-- WORK ORDER --
Please find all lines containing "following" in the listing below and copy them.
--- START ---
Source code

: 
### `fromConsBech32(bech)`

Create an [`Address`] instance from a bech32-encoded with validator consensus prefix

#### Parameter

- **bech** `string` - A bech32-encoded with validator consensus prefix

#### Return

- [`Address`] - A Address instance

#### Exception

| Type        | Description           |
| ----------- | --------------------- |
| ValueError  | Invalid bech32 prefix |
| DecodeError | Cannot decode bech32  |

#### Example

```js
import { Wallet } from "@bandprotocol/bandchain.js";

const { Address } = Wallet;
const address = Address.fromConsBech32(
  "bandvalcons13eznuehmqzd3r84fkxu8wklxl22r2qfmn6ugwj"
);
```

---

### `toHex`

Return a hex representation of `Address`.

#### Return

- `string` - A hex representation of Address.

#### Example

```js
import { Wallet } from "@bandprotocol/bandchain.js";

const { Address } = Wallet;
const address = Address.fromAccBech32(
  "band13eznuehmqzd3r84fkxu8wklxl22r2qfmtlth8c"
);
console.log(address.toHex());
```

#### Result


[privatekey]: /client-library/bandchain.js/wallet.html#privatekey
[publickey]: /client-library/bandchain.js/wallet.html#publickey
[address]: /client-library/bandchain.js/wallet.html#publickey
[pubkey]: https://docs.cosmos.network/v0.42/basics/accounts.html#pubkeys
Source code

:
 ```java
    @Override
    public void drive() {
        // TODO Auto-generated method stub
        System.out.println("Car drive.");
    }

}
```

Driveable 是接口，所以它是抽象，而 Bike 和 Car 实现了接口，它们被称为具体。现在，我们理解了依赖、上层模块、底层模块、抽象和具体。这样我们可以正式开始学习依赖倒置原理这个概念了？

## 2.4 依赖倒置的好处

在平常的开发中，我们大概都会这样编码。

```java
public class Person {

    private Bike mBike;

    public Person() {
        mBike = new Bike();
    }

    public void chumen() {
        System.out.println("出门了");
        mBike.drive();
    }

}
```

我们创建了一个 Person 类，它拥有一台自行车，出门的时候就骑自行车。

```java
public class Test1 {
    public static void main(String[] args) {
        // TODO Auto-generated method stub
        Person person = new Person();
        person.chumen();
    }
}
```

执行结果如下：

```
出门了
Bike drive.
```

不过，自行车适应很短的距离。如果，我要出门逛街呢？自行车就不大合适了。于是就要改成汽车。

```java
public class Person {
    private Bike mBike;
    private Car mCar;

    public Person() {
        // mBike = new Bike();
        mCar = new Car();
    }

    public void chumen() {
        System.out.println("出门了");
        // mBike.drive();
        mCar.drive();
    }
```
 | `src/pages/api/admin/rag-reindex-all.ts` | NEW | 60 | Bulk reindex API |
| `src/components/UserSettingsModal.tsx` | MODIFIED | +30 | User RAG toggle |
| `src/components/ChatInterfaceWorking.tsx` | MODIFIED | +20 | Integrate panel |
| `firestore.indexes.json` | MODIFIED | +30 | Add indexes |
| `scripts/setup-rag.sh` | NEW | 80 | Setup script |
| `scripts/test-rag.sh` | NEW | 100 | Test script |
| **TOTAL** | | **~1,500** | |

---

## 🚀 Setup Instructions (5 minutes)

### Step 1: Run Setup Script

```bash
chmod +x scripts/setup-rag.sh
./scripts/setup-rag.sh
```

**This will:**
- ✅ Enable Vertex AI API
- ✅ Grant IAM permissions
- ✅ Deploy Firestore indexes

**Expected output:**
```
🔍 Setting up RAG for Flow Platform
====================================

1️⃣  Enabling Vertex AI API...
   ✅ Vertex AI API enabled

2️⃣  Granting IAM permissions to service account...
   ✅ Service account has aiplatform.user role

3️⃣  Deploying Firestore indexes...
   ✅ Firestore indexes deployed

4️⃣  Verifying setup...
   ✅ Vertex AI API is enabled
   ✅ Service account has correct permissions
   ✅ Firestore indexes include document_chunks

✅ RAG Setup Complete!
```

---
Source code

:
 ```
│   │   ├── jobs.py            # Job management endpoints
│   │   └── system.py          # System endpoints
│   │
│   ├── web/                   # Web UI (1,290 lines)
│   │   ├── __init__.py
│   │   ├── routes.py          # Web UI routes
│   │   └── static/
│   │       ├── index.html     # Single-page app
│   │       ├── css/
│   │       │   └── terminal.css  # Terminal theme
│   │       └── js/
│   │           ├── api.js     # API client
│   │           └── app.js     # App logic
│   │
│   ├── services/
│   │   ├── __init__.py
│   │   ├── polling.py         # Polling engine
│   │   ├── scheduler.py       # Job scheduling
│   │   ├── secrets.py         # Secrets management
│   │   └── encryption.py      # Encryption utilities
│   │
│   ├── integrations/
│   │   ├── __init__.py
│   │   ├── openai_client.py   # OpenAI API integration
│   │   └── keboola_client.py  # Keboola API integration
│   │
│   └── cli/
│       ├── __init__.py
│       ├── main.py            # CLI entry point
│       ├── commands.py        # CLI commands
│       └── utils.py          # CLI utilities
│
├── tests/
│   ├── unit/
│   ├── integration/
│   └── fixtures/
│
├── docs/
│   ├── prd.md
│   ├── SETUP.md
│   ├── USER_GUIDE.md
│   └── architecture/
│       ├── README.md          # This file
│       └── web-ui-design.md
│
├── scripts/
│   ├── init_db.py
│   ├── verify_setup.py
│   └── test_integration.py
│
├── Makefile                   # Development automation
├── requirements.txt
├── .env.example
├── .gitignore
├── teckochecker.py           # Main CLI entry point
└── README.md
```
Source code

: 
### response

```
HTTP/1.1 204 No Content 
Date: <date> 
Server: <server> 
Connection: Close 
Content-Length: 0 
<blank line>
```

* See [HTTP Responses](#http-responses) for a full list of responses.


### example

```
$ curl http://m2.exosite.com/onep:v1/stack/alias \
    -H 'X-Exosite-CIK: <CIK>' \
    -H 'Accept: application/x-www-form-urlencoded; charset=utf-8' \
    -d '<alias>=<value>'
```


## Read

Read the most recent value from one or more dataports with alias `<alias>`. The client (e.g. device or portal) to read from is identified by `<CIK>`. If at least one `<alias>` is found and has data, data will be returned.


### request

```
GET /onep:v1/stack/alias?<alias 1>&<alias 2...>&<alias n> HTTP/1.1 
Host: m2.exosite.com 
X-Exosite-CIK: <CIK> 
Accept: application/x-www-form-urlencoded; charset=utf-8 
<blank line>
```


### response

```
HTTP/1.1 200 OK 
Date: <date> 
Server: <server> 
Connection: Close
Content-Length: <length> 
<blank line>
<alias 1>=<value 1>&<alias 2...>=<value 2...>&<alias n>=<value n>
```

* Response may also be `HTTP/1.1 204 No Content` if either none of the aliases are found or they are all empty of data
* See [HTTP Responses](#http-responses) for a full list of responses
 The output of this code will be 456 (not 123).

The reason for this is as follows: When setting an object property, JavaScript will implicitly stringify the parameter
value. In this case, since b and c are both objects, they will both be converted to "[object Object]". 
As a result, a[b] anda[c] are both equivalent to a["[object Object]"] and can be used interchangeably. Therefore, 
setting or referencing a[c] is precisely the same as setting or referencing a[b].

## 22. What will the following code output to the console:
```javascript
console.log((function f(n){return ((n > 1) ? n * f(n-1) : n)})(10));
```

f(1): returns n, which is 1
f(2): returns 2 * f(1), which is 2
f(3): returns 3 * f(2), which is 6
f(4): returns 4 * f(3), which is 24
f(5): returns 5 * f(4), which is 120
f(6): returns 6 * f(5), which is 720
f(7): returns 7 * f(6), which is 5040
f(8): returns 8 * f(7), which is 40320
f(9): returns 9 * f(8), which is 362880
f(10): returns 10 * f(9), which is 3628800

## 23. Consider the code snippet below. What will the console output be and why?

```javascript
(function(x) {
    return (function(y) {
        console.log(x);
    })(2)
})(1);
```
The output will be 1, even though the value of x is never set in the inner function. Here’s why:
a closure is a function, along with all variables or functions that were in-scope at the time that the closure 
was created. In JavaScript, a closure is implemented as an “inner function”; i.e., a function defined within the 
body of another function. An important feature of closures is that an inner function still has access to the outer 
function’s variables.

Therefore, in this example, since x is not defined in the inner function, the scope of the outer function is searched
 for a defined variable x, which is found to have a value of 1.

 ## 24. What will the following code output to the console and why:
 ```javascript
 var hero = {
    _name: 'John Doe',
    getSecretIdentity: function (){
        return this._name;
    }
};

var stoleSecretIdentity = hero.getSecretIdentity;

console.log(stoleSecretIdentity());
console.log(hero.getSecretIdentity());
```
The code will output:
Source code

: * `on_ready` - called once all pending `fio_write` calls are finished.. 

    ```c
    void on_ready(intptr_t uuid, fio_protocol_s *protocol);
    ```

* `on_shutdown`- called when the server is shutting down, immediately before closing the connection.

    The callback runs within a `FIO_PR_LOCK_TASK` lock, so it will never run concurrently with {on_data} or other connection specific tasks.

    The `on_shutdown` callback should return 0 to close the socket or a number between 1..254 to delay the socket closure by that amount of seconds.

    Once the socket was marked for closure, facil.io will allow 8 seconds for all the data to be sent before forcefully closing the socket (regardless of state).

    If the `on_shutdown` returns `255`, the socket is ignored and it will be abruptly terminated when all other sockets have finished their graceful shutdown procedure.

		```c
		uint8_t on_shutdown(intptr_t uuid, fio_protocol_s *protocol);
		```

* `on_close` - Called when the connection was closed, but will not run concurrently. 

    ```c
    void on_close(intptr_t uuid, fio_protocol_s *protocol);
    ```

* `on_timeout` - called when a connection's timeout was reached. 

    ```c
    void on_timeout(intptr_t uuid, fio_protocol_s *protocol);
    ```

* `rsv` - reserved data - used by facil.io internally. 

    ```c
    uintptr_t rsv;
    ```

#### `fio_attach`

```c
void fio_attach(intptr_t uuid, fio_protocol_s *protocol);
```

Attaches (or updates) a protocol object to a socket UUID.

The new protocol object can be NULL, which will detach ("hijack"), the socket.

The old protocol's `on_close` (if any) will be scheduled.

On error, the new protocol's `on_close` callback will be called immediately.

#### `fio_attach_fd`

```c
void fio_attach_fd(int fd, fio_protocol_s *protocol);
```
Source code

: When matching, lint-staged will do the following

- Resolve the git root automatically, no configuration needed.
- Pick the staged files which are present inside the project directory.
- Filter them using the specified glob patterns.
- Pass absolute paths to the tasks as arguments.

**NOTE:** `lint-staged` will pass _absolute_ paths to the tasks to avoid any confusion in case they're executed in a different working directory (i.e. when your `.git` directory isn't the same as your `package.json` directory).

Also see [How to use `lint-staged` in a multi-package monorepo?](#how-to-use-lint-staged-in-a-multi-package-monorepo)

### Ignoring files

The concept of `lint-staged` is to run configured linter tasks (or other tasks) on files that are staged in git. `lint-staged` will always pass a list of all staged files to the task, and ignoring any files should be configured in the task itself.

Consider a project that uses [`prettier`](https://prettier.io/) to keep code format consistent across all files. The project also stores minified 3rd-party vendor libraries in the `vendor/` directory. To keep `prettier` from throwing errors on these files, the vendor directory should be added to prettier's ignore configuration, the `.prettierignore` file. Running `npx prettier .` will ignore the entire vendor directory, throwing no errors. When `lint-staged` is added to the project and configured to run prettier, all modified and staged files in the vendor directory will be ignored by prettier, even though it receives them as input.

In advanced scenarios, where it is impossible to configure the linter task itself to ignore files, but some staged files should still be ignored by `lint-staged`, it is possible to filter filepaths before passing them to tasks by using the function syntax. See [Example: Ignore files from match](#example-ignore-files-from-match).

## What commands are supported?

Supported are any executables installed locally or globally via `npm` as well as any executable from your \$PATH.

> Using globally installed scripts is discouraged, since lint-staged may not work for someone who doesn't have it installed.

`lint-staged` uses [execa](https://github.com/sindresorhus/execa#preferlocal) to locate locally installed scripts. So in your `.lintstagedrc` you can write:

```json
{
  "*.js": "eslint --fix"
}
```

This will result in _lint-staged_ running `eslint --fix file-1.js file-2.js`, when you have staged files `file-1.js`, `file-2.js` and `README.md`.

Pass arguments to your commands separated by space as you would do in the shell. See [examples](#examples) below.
--- END ---
-- EXERCISE OUTPUT --
## 22. What will the following code output to the console:
 ## 24. What will the following code output to the console and why:
: When matching, lint-staged will do the following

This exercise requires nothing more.